5:19-23 Because of his unity with God, Jesus lived as God wanted him to live. Because of our identification with Jesus, we must honor him and live as he wants us to live. The question “What would Jesus do?” may help us make the right choices.
5:24 Everlasting life—living forever with God—begins when you accept Jesus Christ as Savior. At that moment, new life begins in you (2 Corinthians 5:17). It is a completed transaction. You still will face physical death, but when Christ returns again, your body will be resurrected to live forever (1 Corinthians 15).
5:25 In saying that the dead will hear his voice, Jesus was talking about the spiritually dead who hear, understand, and accept him. Those who accept Jesus, the Word, will have eternal life. Jesus was also talking about the physically dead. He raised several dead people while he was on earth, and at his second coming, “the dead in Christ” will rise to meet him (1 Thessalonians 4:16).
5:26 God is the source and Creator of life, for there is no life apart from God, here or hereafter. The life in us is a gift from him (see Deuteronomy 30:20; Psalm 36:9). Because Jesus is eternally existent with God, the Creator, he, too, is “the life” (14:6) through whom we may live eternally (see 1 John 5:11).
5:27 The Old Testament mentioned three signs of the coming Messiah. In this chapter, John shows that Jesus has fulfilled all three signs. Authority to judge is given to him as the Son of Man (cf. 5:27 with Daniel 7:13, 14). The lame and sick are healed (cf. 5:20, 21 with Isaiah 35:6; Jeremiah 31:8, 9). The dead are raised to life (cf. 5:21, 28 with Deuteronomy 32:39; 1 Samuel 2:6; 2 Kings 5:7).

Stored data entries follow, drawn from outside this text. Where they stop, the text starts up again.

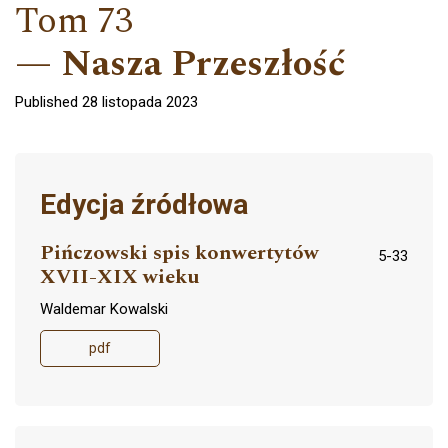
Tom 73
Nasza Przeszłość
Published 28 listopada 2023
Edycja źródłowa
Pińczowski spis konwertytów
5-33
XVII-XIX wieku
Waldemar Kowalski
pdf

5:29 Those who have rebelled against Christ will be resurrected, too, but they will hear God’s judgment against them and will be sentenced to eternity apart from him. There are those who wish to live well on earth, ignore God, and then see death as final rest. Jesus does not allow unbelieving people to see death as the end of it all. There is a judgment to face.
5:39, 40 The religious leaders knew what the Bible said but failed to apply its words to their lives. They knew the teachings of the Scriptures but failed to see the Messiah to whom the Scriptures pointed. They knew the rules but missed the Savior. Entrenched in their own religious system, they refused to let the Son of God change their lives. Don’t become so involved in “religion” that you miss Christ.

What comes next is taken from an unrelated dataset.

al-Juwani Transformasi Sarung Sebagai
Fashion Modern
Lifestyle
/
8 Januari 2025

5:41 Whose praise do you seek? The religious leaders enjoyed great prestige in Israel, but their stamp of approval meant nothing to Jesus. He was concerned about God’s approval. This is a good principle for us. If even the highest officials in the world approve of our actions and God does not, we should be concerned. But if God approves, even though others don’t, we should be content.

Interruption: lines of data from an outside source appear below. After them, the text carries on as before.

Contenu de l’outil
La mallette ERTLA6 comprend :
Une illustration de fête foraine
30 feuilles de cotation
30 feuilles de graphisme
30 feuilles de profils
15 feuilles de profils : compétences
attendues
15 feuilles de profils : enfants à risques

5:45 The Pharisees prided themselves on being the true followers of their ancestor Moses. They were trying to follow every one of his laws to the letter, and they even added some of their own. Jesus’ warning that Moses would accuse them stung them to fury. Moses wrote about Jesus (Genesis 3:15; Numbers 21:9; 24:17; Deuteronomy 18:15), yet the religious leaders refused to believe Jesus when he came.